Source excerpt →
━━━━━━━━━━

An Object-Oriented Mushroom Kingdom: Understanding Object-Oriented Programming using Super Mario Brothers

I am still working on the Java book, but I wanted to address a topic that I find a lot of programming students have trouble with.  So this short article is the first part of a write-up I will be including in the book, as I think my previous coverage still isn't quite clear in some cases.  I'm making this discussion language-neutral for the most part, and there's no code samples...let's just focus on concepts for now.

A major point of misunderstanding I see with many of my students is the concept of object-oriented programming. Object-oriented programming is an approach to software design and coding, in which a program or application is based on "objects," which are entities (or "things") which have both behavior (expressed as methods or functions in a program) and data (information, stored as variables or constants in a program). These objects in a program often model real-world objects, with varying degrees of accuracy.

━━━━━━━━━━

Collected material →
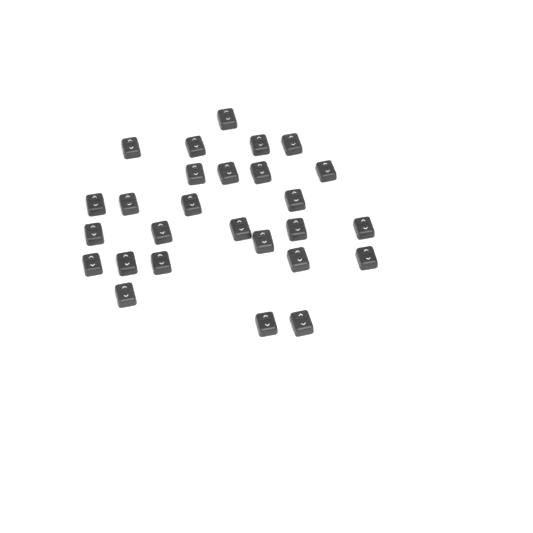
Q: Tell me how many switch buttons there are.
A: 27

━━━━━━━━━━

Your goal → Reproduce the passage of the object-oriented programming article word for word, from "I am still working" to "concepts for now.".

The completed task →
I am still working on the Java book, but I wanted to address a topic that I find a lot of programming students have trouble with.  So this short article is the first part of a write-up I will be including in the book, as I think my previous coverage still isn't quite clear in some cases.  I'm making this discussion language-neutral for the most part, and there's no code samples...let's just focus on concepts for now.